宮沢賢治幻燈館
「黄いろのトマト」 6/15

 番人のおぢいさんは私の涙を拭いて呉れてそれから両手を背中で組んでことりことり向ふへ見まはって行きました。
 おぢいさんのあし音がそのうすくらい茶色の室の中から隣りの室へ消えたとき蜂雀はまた私の方を向きました。
 私はどきっとしたのです。

 蜂雀は細い細いハアモニカの様な声でそっと私にはなしかけました。
「さっきはごめんなさい。僕すっかり疲れちまったもんですからね。

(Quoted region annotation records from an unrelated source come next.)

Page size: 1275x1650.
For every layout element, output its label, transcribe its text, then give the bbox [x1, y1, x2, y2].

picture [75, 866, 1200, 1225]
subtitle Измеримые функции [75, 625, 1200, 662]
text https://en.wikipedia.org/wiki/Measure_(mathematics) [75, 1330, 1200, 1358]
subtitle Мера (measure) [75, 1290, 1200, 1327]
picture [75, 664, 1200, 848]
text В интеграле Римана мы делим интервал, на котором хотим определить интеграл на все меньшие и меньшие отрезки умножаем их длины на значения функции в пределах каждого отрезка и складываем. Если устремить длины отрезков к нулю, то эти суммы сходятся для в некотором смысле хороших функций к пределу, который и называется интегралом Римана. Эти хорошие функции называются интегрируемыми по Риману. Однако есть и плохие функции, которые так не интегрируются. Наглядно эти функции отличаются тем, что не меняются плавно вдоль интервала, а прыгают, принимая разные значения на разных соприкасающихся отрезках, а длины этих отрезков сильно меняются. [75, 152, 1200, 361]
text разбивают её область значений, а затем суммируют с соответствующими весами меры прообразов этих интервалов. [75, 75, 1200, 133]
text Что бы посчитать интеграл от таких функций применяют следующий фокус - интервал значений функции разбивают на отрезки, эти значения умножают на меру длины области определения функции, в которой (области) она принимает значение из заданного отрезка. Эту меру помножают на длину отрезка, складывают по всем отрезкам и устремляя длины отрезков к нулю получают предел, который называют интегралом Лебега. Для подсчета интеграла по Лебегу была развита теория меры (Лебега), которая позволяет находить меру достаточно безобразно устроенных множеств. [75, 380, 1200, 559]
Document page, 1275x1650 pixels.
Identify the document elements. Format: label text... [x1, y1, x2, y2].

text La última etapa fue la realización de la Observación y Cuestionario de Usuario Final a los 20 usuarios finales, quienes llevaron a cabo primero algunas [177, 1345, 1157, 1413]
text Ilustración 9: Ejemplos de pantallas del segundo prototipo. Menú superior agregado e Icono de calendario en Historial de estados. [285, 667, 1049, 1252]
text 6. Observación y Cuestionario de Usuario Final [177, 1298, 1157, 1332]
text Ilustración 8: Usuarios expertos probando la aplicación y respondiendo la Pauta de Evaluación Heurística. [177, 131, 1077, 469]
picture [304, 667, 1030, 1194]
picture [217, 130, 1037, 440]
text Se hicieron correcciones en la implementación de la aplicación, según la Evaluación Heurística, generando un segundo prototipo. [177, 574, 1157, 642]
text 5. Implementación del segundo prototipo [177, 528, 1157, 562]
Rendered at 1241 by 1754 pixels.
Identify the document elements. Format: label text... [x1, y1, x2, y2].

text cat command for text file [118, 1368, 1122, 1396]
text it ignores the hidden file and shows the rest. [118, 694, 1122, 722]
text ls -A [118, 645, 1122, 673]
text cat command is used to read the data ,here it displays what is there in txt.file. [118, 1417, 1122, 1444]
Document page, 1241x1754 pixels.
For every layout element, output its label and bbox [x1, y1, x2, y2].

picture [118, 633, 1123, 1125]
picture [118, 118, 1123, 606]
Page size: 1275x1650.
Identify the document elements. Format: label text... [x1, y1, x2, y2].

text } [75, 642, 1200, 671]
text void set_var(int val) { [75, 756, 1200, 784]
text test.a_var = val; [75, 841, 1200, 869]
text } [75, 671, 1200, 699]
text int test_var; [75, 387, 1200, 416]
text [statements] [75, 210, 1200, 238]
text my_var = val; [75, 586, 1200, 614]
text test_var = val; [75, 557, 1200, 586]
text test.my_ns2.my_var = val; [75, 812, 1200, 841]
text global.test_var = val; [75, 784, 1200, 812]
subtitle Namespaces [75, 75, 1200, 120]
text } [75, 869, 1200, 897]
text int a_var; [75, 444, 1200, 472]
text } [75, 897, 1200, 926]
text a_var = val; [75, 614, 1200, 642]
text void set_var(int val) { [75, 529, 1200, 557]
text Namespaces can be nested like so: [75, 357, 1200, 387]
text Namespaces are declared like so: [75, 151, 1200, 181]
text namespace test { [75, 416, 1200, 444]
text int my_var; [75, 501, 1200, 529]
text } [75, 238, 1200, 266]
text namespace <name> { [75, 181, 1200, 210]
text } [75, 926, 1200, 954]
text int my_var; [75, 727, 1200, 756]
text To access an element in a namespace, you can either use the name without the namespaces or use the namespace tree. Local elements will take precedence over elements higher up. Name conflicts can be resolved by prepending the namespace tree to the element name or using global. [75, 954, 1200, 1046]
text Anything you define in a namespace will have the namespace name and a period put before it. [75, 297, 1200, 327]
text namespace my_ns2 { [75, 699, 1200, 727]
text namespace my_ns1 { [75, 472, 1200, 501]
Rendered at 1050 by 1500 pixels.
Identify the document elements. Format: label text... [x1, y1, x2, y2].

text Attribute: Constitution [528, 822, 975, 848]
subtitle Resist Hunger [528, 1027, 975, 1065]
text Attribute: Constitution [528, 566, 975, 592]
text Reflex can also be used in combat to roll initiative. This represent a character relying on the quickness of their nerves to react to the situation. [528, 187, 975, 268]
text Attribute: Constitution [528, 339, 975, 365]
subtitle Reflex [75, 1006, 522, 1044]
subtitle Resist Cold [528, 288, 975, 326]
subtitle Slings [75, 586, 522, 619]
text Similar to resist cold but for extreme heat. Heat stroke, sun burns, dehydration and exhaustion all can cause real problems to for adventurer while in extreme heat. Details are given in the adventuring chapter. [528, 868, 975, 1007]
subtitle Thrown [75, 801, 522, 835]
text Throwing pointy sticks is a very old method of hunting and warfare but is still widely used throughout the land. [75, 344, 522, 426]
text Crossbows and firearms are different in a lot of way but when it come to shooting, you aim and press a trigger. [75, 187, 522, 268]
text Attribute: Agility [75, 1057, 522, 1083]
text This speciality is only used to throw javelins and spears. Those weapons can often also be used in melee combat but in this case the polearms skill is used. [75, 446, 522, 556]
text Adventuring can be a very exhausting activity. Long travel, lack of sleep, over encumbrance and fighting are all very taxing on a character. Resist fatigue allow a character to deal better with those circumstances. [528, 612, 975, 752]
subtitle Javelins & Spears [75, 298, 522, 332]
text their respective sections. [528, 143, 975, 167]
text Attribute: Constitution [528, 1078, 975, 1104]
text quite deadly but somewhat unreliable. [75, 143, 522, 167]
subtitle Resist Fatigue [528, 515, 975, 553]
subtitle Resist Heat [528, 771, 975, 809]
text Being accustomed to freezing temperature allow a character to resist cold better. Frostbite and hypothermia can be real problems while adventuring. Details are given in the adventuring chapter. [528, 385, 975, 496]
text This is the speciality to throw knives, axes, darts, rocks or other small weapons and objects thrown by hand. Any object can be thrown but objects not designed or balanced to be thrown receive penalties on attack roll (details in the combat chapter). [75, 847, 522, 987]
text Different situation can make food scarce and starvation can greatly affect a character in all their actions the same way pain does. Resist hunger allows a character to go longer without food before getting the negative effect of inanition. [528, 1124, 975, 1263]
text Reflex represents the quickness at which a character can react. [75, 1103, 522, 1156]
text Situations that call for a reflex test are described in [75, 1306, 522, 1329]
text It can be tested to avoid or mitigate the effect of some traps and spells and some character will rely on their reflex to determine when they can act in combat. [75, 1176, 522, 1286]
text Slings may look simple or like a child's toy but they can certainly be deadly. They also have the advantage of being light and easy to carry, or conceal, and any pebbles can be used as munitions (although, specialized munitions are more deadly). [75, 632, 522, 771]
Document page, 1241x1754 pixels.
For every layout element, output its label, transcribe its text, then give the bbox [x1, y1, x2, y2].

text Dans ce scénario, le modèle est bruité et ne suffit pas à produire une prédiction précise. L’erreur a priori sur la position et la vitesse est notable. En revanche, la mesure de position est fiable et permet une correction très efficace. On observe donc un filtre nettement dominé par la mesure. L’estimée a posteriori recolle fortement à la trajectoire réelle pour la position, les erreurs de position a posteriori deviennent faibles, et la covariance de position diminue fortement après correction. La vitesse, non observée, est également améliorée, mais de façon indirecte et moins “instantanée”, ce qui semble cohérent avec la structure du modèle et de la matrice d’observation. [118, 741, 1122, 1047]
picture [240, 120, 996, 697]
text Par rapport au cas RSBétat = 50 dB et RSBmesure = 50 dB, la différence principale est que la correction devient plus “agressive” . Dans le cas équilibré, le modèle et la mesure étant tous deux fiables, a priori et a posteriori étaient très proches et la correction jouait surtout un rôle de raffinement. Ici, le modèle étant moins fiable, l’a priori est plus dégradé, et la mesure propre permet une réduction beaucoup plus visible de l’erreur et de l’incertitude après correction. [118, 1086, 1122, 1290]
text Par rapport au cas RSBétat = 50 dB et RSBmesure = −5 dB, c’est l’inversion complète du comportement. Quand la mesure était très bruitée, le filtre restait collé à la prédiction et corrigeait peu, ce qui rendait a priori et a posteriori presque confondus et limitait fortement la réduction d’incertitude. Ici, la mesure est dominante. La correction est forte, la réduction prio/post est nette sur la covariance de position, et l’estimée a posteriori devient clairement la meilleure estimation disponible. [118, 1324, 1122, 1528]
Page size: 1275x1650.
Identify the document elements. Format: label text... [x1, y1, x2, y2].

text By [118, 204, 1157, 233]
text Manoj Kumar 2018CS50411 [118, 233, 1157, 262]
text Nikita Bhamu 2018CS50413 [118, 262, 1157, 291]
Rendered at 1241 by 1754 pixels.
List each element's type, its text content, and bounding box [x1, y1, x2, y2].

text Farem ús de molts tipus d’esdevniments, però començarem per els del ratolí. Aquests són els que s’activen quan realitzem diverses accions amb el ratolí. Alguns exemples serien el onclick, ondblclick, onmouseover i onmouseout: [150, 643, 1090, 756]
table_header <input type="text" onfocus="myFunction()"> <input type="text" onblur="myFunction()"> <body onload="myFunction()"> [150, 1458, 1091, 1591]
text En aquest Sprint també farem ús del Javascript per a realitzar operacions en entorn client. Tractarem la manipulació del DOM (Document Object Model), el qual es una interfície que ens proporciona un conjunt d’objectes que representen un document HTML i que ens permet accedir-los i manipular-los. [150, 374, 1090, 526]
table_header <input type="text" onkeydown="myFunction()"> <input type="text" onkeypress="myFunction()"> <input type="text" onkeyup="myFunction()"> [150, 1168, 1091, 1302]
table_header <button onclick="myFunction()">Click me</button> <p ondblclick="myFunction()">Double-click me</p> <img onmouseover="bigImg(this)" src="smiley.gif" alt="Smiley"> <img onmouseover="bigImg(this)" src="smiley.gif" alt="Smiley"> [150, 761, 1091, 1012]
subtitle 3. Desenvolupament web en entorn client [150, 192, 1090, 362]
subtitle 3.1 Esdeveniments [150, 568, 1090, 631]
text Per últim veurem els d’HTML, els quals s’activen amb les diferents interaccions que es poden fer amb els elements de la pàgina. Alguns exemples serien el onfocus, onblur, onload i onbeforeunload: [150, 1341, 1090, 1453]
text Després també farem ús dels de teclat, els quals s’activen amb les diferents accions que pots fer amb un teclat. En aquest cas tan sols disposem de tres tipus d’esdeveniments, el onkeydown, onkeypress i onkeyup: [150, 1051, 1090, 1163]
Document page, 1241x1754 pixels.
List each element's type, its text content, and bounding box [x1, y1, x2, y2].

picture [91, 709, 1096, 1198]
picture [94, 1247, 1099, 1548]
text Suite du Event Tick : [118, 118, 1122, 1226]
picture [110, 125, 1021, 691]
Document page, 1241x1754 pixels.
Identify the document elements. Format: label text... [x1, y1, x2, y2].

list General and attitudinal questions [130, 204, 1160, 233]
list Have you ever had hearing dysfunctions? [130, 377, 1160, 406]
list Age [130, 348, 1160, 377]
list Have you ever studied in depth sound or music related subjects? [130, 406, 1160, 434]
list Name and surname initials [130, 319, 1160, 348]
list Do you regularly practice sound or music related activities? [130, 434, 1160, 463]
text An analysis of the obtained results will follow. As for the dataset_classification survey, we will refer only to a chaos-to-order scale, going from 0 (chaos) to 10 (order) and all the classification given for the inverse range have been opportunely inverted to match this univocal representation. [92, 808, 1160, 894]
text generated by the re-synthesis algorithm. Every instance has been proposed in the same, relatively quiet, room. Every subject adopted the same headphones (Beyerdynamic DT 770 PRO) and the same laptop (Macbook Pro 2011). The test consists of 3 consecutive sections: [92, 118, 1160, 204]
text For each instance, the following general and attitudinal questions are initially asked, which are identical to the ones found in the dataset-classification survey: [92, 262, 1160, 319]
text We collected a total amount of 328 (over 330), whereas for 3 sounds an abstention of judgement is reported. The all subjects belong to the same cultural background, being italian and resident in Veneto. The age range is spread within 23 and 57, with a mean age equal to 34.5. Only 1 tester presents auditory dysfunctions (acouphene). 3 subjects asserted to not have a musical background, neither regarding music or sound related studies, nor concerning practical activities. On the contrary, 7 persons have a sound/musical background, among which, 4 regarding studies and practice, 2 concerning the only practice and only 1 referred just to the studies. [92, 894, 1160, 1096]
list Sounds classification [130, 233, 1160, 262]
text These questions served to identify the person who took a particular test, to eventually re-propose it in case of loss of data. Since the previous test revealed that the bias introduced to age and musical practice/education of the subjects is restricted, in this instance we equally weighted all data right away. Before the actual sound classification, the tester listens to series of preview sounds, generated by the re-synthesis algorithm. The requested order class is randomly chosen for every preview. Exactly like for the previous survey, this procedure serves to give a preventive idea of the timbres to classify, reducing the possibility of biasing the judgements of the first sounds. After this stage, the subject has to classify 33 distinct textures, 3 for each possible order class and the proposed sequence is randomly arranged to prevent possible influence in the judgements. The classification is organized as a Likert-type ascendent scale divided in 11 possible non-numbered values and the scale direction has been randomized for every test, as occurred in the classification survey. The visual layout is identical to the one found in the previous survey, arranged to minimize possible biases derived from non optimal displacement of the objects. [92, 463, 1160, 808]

」
 私もやさしく言ひました。
「蜂雀。僕ちっとも怒っちゃゐないんだよ。さっきの続きを話してお呉れ。」
 蜂雀は語りはじめました。
「ペムペルとネリとはそれはほんたうにかあいゝんだ。二人が青ガラスのうちの中に居て窓をすっかりしめてると二人は海の底に居るやうに見えた。そして二人の声は僕には聞えやしないね。
 それは非常に厚いガラスなんだから。
 けれども二人が一つの大きな帳面をのぞきこんで一所(いっしょ)に同じやうに口をあいたり少し閉ぢたりしてゐるのを見るとあれは一緒に唱歌をうたってゐるのだといふことは誰だってすぐわかるだらう。僕はそのいろいろにうごく二人の小さな口つきをじっと見てゐるのを大へんすきでいつでも庭のさるすべりの木に居たよ。ペムペルはほんたうにいゝ子なんだけどかあいさうなことをした。